On 21 May 2019 – when the two men exhausted all their legal appeals - five UN experts appealed to Bahrain to halt their executions amid “serious concerns” over the safety of their convictions and the fact that they haven’t received a fair trial.

On Wednesday 24 July 2019 in the House of Lords, two peers questioned the UK Government over the independence of its human rights assessments of Bahrain, the failure of the country’s oversight bodies and the risk that UK taxpayers are funding the death penalty in the country.

During the session, Lord Collins of Highbury said: "The fact is that the verdict of the UN Committee Against Torture was that UK-funded human rights oversight bodies in Bahrain are not effective.
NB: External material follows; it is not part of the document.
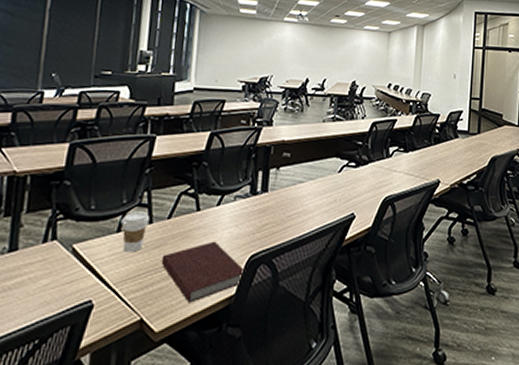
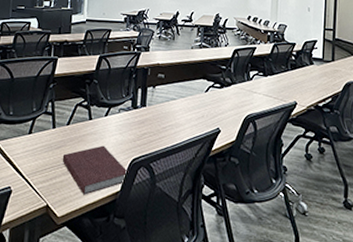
coffee cup: present [121,211,150,252] -> none [32,117,54,151]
UK taxpayers’ money is being used and leading to more executions [in Bahrain] than ever before."

UK assistance to Bahrain is funded through the controversial Integrated Activity Fund. The Government does not provide breakdowns or details for this spending so it isn’t known exactly how much UK taxpayer money is given to Bahrain, or for what purpose.  

Ali and Ahmed’s families received a phone call from the prison asking them to attend a “special visit” this afternoon. The last time that family members of death-row inmates were notified of a similar visit in January 2017, the three individuals concerned were executed a few hours later.

This morning (26 July 2019) the Bahrain Institute for Rights and Democracy (BIRD) found out that authorities at Jau Prison have tripled the presence of security officers and riot police in each building and will suspend phone calls and family visits for the wider prison population. In January 2017 the families of Abbas al-Samea, Ali al-Singace, Sami Mushaima received similar calls from the prison. The three men were executed by firing squad early in the morning.

According to Article 330 of Bahrain’s Criminal Procedure Code, relatives of those scheduled for execution will be permitted a final visit “on the date fixed for the execution”, before the sentence is carried out.

Commenting, BIRD’s Director Sayed Ahmed Alwadaei, said: “Ali and Ahmed were brutally tortured and forced to sign false confessions, yet their executions now seem inevitable. It appears that the Bahrain government planned this meticulously, timing the executions to coincide with US, EU and UK legislative recesses in order to avoid international scrutiny. They must not be able to get away with this. The international community must do all it can to prevent these executions going ahead.”